A General POA gives an Agent broad power to act on your behalf, taking any action or making any decision that would normally fall to you. Here is a list of some of the general powers you can grant to your Agent:
- Sell real property or tangible personal property.
- Buy and sell stocks and bonds.
- Handle all banking.
- Operate a business.
- Buy insurance and annuities.
- Manage estates, trusts, and other beneficiary interests.
- Handle all claims and litigation.
- Manage all personal and family affairs.
- Prepare and file taxes.
A simple POA will identify the following basic elements:
- Agent(s): a responsible and trustworthy person acting on your behalf.
- Principal: person assisted with personal, business, or legal matters.
- Grant of Authority: general or specific authority to take certain actions.
- Effective Date: when the the form effectively begins, usually immediately.
- Signatures: the Principal and a Notary must sign the document.

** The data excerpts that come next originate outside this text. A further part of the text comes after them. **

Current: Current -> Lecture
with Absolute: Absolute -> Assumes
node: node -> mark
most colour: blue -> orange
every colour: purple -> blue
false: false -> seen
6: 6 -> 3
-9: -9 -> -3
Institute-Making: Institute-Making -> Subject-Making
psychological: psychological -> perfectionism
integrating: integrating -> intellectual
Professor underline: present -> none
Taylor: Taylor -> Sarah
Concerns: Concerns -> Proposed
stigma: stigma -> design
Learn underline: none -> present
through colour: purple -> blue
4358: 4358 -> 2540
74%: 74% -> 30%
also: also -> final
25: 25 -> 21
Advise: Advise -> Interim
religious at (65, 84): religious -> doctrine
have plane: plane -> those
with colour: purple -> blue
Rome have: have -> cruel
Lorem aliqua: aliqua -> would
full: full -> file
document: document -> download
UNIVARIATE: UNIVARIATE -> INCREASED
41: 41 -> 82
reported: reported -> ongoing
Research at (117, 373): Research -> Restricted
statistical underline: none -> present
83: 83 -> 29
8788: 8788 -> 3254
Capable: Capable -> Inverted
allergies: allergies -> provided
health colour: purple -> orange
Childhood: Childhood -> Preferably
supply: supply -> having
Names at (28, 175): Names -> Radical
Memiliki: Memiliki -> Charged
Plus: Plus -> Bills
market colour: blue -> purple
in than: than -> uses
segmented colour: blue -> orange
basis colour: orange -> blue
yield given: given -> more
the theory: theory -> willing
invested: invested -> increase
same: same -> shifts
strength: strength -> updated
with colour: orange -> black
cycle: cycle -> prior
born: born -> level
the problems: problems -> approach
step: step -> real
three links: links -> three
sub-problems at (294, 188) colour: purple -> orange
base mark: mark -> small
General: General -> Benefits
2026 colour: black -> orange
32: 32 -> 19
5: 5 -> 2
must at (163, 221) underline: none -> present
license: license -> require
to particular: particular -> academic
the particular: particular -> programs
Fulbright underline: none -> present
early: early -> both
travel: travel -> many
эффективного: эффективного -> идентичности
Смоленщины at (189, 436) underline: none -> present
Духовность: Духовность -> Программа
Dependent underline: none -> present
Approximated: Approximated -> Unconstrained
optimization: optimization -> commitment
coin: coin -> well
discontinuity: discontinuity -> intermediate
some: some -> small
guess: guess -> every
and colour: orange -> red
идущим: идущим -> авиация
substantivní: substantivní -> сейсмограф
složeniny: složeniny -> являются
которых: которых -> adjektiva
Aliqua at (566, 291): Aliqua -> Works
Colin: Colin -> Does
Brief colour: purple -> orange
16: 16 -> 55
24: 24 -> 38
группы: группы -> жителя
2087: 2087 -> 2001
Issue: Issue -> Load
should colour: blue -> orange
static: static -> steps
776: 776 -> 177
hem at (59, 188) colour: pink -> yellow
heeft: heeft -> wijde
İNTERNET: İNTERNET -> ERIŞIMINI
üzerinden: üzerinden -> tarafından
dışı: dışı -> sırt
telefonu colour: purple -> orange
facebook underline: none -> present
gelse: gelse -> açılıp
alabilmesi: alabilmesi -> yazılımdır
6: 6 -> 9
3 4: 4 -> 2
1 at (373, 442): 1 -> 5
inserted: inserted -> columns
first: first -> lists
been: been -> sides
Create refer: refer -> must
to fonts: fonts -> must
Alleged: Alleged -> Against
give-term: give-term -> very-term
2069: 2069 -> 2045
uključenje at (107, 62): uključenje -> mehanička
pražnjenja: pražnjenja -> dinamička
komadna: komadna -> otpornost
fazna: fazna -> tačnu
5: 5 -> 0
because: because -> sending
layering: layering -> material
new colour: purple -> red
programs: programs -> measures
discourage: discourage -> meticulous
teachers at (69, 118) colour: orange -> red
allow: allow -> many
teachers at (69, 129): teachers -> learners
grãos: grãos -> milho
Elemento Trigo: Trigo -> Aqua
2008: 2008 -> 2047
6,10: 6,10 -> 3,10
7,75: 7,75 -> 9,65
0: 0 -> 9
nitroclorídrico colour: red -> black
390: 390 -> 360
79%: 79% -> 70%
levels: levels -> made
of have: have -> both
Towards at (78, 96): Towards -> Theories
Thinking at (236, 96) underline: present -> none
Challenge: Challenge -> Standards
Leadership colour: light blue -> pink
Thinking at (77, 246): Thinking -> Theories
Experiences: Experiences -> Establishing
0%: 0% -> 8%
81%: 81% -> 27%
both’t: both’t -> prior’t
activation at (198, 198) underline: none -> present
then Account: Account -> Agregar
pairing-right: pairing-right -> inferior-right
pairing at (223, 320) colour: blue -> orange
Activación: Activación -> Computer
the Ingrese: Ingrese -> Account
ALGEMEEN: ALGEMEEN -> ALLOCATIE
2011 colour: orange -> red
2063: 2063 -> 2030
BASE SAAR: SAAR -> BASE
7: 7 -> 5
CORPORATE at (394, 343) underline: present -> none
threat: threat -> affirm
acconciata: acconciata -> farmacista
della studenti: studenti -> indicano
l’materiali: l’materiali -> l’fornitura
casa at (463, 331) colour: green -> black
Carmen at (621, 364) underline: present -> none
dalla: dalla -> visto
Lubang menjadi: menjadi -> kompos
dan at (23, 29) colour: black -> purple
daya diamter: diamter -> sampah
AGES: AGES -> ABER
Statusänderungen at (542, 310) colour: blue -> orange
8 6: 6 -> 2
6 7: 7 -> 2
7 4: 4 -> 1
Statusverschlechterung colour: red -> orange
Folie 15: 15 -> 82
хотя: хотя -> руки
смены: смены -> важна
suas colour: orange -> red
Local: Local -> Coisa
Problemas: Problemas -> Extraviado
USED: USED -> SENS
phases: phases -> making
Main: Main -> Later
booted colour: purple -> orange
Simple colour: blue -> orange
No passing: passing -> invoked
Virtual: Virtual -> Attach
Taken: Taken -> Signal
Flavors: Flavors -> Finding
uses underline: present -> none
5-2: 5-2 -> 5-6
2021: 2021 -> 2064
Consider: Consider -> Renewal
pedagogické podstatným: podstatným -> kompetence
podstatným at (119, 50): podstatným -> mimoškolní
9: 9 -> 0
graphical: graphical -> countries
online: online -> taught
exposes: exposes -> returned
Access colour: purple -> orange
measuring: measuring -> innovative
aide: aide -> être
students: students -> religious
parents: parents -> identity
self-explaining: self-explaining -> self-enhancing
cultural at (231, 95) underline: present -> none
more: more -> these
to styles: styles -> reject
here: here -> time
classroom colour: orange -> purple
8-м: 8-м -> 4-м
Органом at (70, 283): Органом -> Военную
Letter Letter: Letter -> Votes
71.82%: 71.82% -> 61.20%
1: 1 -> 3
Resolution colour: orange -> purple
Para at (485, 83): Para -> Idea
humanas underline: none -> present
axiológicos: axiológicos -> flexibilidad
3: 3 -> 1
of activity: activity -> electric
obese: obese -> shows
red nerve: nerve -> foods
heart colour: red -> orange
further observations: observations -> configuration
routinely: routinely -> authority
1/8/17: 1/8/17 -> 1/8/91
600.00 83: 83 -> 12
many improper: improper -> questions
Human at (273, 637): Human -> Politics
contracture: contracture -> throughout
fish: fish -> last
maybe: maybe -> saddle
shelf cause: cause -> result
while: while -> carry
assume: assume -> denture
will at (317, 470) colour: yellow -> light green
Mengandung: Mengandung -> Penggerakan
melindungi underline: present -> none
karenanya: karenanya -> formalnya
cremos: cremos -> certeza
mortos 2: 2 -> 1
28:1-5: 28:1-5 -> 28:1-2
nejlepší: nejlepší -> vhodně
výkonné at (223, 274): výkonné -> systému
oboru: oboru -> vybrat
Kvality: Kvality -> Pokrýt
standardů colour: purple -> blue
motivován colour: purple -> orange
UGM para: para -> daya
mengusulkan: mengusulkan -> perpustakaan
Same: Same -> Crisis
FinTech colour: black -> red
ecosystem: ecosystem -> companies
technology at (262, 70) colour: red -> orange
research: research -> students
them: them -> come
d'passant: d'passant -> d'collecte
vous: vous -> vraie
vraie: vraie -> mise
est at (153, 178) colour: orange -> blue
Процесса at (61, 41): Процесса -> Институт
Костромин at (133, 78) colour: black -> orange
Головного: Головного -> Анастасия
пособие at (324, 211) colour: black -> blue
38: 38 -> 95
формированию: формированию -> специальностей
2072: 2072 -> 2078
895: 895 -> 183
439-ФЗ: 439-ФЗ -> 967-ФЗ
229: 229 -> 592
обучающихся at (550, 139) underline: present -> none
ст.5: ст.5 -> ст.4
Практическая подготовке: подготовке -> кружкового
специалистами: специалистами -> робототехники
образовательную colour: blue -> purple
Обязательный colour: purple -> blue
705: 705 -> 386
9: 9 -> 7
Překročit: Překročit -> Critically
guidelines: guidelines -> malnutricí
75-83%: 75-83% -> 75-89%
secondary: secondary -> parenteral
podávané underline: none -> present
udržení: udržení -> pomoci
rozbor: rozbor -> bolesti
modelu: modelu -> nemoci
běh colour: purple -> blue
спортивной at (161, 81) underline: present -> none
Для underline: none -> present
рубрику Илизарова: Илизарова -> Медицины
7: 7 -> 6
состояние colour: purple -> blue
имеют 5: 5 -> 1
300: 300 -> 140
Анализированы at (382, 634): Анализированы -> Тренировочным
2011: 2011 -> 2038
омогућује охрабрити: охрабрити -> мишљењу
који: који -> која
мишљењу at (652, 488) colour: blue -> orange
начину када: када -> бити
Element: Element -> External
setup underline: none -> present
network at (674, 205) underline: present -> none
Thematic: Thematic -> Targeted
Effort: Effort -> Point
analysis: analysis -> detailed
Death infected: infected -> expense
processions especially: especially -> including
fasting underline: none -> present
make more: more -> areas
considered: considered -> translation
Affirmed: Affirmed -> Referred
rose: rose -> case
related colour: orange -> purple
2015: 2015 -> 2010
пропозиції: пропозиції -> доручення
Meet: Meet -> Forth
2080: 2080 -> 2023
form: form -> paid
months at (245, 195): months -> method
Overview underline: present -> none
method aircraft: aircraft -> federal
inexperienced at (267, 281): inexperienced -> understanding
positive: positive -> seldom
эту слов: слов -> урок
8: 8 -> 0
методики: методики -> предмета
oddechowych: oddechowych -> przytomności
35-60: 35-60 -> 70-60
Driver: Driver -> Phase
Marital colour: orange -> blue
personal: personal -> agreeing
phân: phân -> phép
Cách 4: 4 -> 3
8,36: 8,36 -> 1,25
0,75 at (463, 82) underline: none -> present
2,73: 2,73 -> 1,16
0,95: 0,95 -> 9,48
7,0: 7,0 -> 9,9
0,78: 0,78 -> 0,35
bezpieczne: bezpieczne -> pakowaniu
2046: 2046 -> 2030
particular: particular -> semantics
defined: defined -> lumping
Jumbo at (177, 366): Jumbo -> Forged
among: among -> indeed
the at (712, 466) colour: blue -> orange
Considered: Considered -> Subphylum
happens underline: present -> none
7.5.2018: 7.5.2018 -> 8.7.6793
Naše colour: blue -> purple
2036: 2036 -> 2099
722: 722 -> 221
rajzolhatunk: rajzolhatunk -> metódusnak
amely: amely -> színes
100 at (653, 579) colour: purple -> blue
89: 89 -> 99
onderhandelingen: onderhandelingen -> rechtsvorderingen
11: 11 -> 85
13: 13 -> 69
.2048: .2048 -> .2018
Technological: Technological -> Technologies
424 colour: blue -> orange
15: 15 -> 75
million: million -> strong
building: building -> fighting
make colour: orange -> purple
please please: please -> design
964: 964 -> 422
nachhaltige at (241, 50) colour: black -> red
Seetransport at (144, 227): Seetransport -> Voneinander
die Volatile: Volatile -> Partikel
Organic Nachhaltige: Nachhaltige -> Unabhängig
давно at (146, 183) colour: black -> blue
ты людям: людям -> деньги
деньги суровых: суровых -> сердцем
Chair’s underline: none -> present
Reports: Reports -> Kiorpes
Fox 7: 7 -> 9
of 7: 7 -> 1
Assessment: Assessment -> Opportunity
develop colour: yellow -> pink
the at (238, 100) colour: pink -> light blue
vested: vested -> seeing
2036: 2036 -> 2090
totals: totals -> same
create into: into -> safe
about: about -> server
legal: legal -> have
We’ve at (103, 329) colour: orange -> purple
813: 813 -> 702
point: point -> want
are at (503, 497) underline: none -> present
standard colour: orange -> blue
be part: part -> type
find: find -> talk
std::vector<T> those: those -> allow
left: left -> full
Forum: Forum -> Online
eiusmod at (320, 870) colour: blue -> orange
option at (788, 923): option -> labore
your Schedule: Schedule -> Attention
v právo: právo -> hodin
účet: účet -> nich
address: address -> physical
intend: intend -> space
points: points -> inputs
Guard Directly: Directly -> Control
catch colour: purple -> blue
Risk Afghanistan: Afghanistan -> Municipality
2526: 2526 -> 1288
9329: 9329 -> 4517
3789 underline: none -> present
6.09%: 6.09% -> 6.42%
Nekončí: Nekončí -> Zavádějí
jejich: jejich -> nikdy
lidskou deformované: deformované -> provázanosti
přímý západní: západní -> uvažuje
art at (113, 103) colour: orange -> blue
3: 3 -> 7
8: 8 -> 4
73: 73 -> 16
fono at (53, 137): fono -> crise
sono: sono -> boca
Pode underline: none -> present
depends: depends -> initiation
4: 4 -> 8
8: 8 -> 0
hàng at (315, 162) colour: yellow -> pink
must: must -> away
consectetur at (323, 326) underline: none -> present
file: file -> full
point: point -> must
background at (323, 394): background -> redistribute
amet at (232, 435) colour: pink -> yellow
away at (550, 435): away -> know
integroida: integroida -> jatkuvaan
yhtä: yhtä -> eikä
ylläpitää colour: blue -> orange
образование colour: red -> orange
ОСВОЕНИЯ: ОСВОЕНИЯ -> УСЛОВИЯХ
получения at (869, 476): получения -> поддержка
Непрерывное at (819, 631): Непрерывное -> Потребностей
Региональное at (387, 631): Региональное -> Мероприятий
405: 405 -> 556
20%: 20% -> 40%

If you decide you no longer want a Power of Attorney, you can take the following active measures to terminate it, provided you are still legally competent:
- Prepare a Revocation of Power of Attorney.
- Destroy the document.
- Follow any termination procedures detailed in the document.
Power of attorney, also referred to as a POA, is a legal document that allows a person (principal) to choose someone else (agent or attorney-in-fact) to represent their financial, medical, tax, vehicle, parental, or any other needs selected. The document does not need an attorney to create (although it is always advised that a person seek legal counsel) and after completion, depending on the State, signatures need to be witnessed by at least two (2) people or by a notary public (preferred).